* Cosa si chiede
1) Estragga dal testo sulla missione in Niger il passo che inizia con le parole "Una contesa tutta" e si fermi dopo "Libia e Tunisia.".
2) Elenchi tutti i paesi in cui, secondo il testo sulla missione in Niger, il contingente italiano opererà o avrà mandato di operare.

*** Testo ***

In media, l’Italia porterà in Niger un contingente di soldati che in precedenza si trovavano in Afghanistan. Sarà composto in media da 256 soldati, numero che può aumentare fino a 470, e avrà mandato per operare anche in Mauritania, Nigeria e Benin.

I mezzi impiegati saranno due aerei e 130 terrestri, per un costo totale, previsto da gennaio a settembre, di oltre 30 milioni di euro, 49,5 milioni in un anno. A questa si aggiungono altri due militari per la missione Eucap Sahel, una missione civile di supporto alle guardie di frontiera di Mali e Niger da 244 mila euro. La loro autorizzazione è stata votata a camere sciolte, a un mese e mezzo dalle elezioni.

Una contesa tutta europea: Roma, Parigi e l’Ue

Francia e Italia si contendono il primato in Africa. Parigi vuole rafforzare la sua presenza in Niger, colonia ricca in particolare di uranio e vuole guadagnare spazio anche in Nord Africa, soprattutto in Libia e Tunisia.

Roma, da parte sua, vuole guidare il contrasto all’immigrazione irregolare (nella speranza, anche, di farlo pesare in Europa) e confermare il suo ruolo in Libia, dove storicamente ha vie privilegiate per lo sfruttamento di gas e petrolio.

*** Dati estratti ***

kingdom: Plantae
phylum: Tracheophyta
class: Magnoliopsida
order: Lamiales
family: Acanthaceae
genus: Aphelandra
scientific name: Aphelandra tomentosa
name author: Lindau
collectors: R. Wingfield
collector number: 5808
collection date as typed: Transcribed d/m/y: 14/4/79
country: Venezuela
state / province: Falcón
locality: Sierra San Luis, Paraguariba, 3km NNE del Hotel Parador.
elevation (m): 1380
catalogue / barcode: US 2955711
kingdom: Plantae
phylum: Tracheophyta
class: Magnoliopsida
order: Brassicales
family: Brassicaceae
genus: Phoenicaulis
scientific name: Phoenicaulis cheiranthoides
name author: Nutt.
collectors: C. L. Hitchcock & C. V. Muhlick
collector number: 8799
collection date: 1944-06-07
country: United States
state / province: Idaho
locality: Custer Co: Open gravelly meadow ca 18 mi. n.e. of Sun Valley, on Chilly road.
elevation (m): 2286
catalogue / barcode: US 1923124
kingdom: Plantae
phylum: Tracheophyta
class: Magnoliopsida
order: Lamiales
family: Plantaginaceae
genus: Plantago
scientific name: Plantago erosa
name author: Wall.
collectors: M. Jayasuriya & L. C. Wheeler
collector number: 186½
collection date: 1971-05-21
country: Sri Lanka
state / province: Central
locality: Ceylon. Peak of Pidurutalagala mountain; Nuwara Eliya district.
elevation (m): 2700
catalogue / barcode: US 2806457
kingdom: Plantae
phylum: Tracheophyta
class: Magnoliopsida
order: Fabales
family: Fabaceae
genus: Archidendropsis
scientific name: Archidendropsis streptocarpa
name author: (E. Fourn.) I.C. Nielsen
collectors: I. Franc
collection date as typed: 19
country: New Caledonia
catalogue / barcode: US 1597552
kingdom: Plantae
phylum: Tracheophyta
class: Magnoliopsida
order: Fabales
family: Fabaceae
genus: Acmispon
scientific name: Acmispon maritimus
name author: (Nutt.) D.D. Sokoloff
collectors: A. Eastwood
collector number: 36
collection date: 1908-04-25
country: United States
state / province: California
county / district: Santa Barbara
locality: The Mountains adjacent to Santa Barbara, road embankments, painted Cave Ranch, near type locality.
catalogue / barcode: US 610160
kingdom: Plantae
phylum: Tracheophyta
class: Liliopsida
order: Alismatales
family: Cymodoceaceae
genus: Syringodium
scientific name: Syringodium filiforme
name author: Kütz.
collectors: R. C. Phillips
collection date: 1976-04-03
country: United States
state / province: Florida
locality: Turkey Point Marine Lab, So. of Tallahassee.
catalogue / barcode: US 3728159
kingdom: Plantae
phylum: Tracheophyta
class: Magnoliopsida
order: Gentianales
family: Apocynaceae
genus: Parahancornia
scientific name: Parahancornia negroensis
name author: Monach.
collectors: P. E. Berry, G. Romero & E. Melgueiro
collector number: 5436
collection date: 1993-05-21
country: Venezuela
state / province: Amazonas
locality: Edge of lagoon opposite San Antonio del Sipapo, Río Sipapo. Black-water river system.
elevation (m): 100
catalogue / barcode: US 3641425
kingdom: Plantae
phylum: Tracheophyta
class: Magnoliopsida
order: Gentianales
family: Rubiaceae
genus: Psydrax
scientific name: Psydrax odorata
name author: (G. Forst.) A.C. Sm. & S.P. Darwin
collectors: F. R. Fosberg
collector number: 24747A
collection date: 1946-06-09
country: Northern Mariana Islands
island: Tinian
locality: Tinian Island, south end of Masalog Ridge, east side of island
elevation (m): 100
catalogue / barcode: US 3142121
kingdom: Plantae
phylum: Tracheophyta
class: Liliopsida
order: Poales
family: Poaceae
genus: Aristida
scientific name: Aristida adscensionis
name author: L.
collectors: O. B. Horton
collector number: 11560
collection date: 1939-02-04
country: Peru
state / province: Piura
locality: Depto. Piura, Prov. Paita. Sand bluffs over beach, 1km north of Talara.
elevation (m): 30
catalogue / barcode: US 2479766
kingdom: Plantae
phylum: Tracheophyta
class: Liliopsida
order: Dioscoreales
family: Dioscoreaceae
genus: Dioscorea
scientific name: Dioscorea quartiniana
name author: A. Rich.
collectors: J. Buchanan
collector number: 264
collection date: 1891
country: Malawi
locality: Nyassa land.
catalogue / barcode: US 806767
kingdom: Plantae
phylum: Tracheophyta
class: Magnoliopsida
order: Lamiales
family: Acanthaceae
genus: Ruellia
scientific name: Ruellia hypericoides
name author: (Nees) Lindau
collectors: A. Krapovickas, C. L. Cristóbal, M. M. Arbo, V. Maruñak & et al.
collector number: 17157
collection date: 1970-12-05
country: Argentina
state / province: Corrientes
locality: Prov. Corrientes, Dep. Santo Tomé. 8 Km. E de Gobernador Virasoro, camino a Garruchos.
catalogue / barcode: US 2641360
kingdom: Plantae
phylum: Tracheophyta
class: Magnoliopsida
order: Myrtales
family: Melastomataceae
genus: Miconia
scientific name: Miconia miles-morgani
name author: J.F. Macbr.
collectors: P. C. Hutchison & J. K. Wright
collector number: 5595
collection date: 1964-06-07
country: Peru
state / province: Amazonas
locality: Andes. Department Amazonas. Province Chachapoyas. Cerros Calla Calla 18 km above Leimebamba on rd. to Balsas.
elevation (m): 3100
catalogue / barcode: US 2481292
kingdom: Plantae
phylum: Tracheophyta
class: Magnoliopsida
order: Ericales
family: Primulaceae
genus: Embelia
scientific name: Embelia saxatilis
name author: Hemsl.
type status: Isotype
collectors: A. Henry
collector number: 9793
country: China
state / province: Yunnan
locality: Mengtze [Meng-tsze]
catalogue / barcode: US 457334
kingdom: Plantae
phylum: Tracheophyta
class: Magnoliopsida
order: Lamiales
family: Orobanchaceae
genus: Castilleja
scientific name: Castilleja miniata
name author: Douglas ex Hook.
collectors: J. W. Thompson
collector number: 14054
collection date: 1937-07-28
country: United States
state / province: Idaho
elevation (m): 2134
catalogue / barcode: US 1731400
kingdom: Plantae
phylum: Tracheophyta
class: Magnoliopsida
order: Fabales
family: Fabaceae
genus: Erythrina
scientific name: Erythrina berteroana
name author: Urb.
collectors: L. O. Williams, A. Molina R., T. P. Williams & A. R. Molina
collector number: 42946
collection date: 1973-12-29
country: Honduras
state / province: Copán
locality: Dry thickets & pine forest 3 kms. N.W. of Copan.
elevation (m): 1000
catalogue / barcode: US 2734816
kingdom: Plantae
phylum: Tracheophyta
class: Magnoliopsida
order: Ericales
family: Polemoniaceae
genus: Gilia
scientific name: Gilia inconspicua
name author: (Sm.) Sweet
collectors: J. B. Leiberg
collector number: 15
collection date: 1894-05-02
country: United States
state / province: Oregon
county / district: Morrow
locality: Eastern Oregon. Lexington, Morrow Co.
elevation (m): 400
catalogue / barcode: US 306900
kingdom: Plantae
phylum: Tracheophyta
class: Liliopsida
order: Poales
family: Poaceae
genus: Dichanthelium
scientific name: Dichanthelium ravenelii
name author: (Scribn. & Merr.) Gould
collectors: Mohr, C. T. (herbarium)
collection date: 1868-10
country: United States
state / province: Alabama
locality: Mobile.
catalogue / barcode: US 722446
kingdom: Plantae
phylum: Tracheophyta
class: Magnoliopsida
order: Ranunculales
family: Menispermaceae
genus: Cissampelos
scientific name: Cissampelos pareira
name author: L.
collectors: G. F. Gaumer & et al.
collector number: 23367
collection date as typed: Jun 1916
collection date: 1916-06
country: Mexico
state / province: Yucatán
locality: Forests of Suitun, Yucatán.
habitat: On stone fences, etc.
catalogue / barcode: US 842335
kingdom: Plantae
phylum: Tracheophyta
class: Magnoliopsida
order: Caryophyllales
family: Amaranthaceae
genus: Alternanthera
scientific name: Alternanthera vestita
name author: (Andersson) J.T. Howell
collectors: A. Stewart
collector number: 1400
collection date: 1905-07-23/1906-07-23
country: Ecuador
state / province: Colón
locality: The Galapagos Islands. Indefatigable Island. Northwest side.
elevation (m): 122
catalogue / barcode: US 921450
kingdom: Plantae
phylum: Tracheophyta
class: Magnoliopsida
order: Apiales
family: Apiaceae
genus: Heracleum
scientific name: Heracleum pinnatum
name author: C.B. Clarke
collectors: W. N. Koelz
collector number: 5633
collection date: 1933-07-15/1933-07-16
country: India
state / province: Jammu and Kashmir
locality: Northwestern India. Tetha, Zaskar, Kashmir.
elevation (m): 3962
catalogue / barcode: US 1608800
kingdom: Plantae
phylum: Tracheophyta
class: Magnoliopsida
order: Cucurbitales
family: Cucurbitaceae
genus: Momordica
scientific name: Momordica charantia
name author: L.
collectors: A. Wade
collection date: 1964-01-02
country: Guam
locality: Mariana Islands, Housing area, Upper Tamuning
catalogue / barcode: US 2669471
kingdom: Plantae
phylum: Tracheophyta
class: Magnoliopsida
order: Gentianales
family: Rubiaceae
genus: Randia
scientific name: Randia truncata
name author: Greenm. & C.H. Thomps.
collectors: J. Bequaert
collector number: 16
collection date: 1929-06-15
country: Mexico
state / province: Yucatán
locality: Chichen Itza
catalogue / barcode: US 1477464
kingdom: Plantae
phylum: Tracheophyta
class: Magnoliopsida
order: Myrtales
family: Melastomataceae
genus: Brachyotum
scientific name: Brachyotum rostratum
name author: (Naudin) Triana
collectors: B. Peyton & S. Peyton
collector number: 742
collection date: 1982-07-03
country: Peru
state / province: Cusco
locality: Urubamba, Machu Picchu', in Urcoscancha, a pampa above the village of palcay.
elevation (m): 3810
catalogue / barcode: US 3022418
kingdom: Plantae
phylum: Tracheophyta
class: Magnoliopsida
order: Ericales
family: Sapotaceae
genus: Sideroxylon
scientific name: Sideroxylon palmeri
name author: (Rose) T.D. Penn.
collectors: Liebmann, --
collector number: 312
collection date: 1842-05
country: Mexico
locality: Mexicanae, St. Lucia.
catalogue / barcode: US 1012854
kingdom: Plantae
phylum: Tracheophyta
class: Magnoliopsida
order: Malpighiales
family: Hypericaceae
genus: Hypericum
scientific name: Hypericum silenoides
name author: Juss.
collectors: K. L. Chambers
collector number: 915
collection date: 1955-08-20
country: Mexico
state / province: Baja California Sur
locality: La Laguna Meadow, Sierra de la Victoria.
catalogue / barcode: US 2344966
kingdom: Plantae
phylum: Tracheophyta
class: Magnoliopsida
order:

***

* Risposte fornite
1)
Una contesa tutta europea: Roma, Parigi e l’Ue

Francia e Italia si contendono il primato in Africa. Parigi vuole rafforzare la sua presenza in Niger, colonia ricca in particolare di uranio e vuole guadagnare spazio anche in Nord Africa, soprattutto in Libia e Tunisia.

2) Niger, Mauritania, Nigeria, Benin